Over at Plum Line today, I'm looking around at what conservatives are saying about last night's debate and making (again) the point that their reactions are part of the party deciding.
At PostPartisan, I found an great example during the debate last night of how partisanship works.
And I was on the radio today, on "Here & Now" out of WBUR, Boston's NPR station, talking deadlocked (or brokered, or whatever) conventions. They pushed me a bit for definitions, and I wound up saying (although I haven't listened, so I'm not sure whether it wound up getting included or not) that a contested convention is one in which the winner is unknown but there are enough uncommitted or unbound delegates for at least the leader to win the nomination by adding some of them, while a true deadlocked convention would be one where the the distribution of committed/bound delegates make it impossible for any candidate to win on the first ballot, at least if everyone stays put where they are.

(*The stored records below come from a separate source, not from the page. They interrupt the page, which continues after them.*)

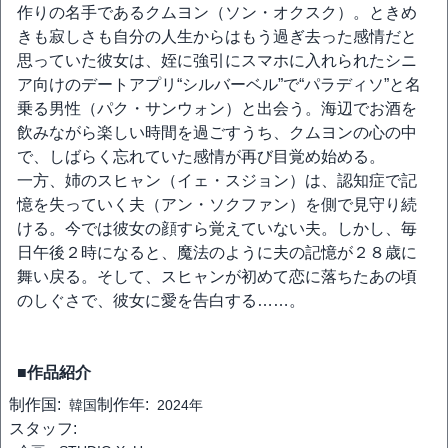
作りの名手であるクムヨン（ソン・オクスク）。ときめ
きも寂しさも自分の人生からはもう過ぎ去った感情だと
思っていた彼女は、姪に強引にスマホに入れられたシニ
ア向けのデートアプリ“シルバーベル”で“パラディソ”と名
乗る男性（パク・サンウォン）と出会う。海辺でお酒を
飲みながら楽しい時間を過ごすうち、クムヨンの心の中
で、しばらく忘れていた感情が再び目覚め始める。
一方、姉のスヒャン（イェ・スジョン）は、認知症で記
憶を失っていく夫（アン・ソクファン）を側で見守り続
ける。今では彼女の顔すら覚えていない夫。しかし、毎
日午後２時になると、魔法のように夫の記憶が２８歳に
舞い戻る。そして、スヒャンが初めて恋に落ちたあの頃
のしぐさで、彼女に愛を告白する……。
■作品紹介
制作国:
制作年:
韓国
2024年
スタッフ:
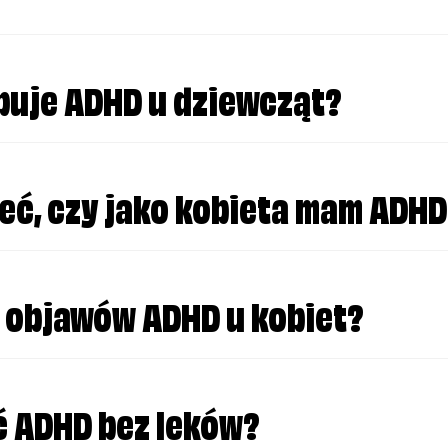
 środku dnia, kiedy wszystko nagle staje się pr
puje ADHD u dziewcząt?
ać normalnie", ale w głębi duszy masz poczucie 
eć, czy jako kobieta mam ADH
nie oddzwaniasz, nie wysyłasz podziękowań ani k
a objawów ADHD u kobiet?
ć ADHD bez leków?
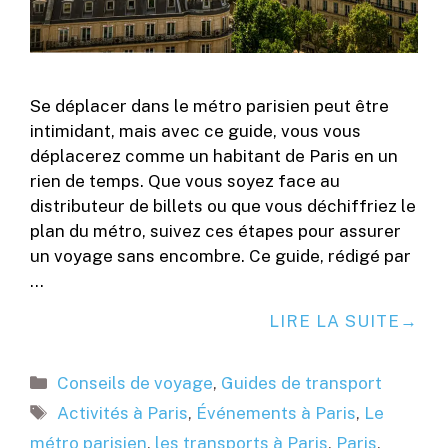
Se déplacer dans le métro parisien peut être
intimidant, mais avec ce guide, vous vous
déplacerez comme un habitant de Paris en un
rien de temps. Que vous soyez face au
distributeur de billets ou que vous déchiffriez le
plan du métro, suivez ces étapes pour assurer
un voyage sans encombre. Ce guide, rédigé par
…
LIRE LA SUITE
Catégories
Conseils de voyage
,
Guides de transport
Étiquettes
Activités à Paris
,
Événements à Paris
,
Le
métro parisien
,
les transports à Paris
,
Paris
,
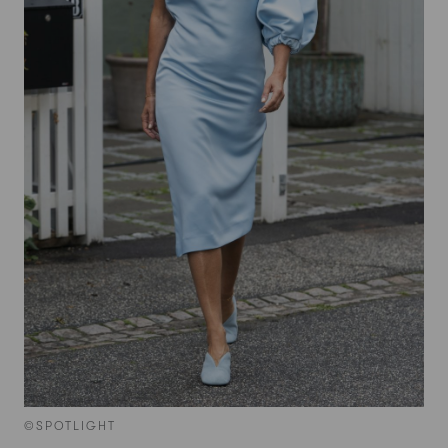
©SPOTLIGHT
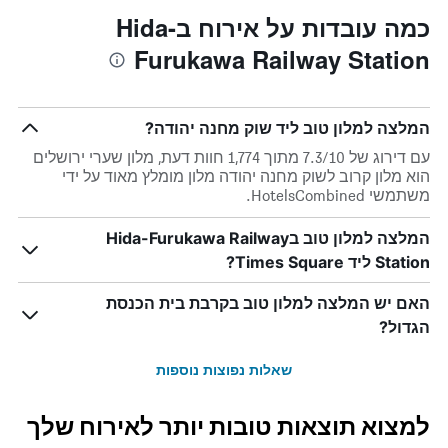
כמה עובדות על אירוח בHida-
Furukawa Railway Station
המלצה למלון טוב ליד שוק מחנה יהודה?
עם דירוג של 7.3/10 מתוך 1,774 חוות דעת, מלון שערי ירושלים
הוא מלון קרוב לשוק מחנה יהודה מלון מומלץ מאוד על ידי
משתמשי HotelsCombined.
המלצה למלון טוב בHida-Furukawa Railway
Station ליד Times Square?
האם יש המלצה למלון טוב בקרבת בית הכנסת
הגדול?
שאלות נפוצות נוספות
למצוא תוצאות טובות יותר לאירוח שלך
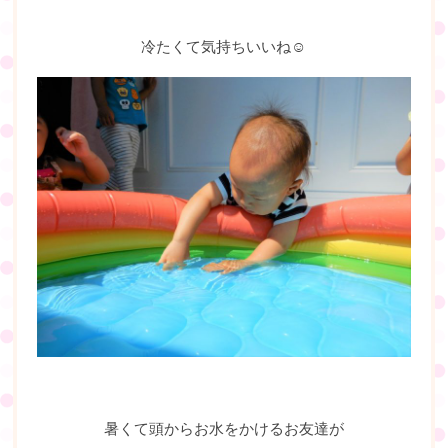
冷たくて気持ちいいね☺
暑くて頭からお水をかけるお友達が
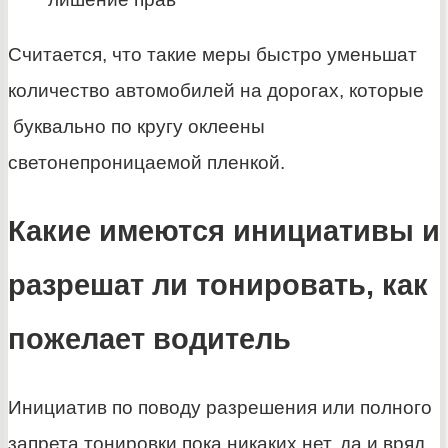
Считается, что такие меры быстро уменьшат
количество автомобилей на дорогах, которые
буквально по кругу оклеены
светонепроницаемой пленкой.
Какие имеются инициативы и
разрешат ли тонировать, как
пожелает водитель
Инициатив по поводу разрешения или полного
запрета тонировки пока никаких нет, да и вряд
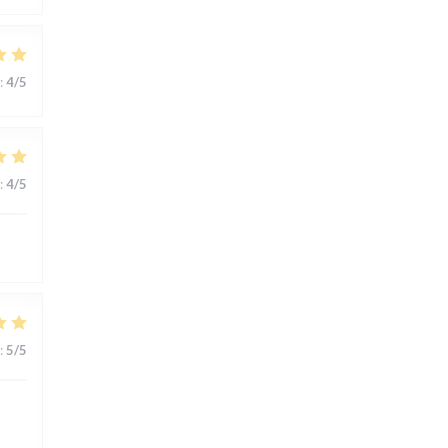
:
4
/5
:
4
/5
:
5
/5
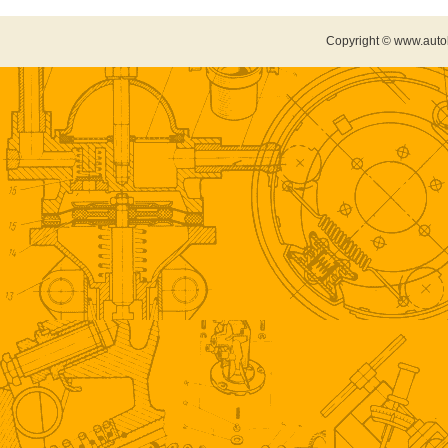
Copyright © www.auto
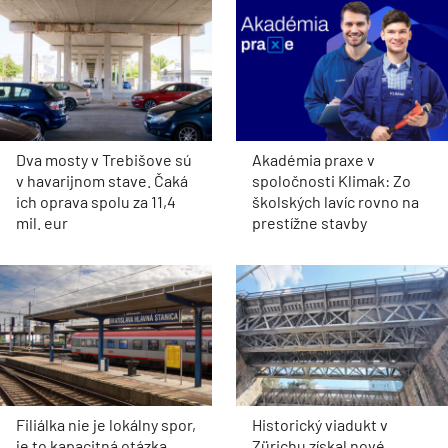
Dva mosty v Trebišove sú
Akadémia praxe v
v havarijnom stave. Čaká
spoločnosti Klimak: Zo
ich oprava spolu za 11,4
školských lavíc rovno na
mil. eur
prestížne stavby
Filiálka nie je lokálny spor,
Historický viadukt v
je to kapacitná otázka
Zürichu získal nové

So if 2001 delegates are needed to win and the distribution is 1700 Cooper, 1000 Molitor, 400 Yount, 100 Gantner, and 800 undecided, then we have a contested convention; if it's 1400 for Brett, 1200 for Patek, 800 for Balboni, 400 for White, and 200 undecided, then it's deadlocked, because the most anyone could get is 1600.
I don't know; I'm not sure there's any utility in trying to figure out different names for different types of something that's very unlikely to ever happen. But the categories make some sense to me. As long as no one is calling them brokered, since the thing that we're not going to have is certainly not brokered, whatever else it would be if we had it, which we won't.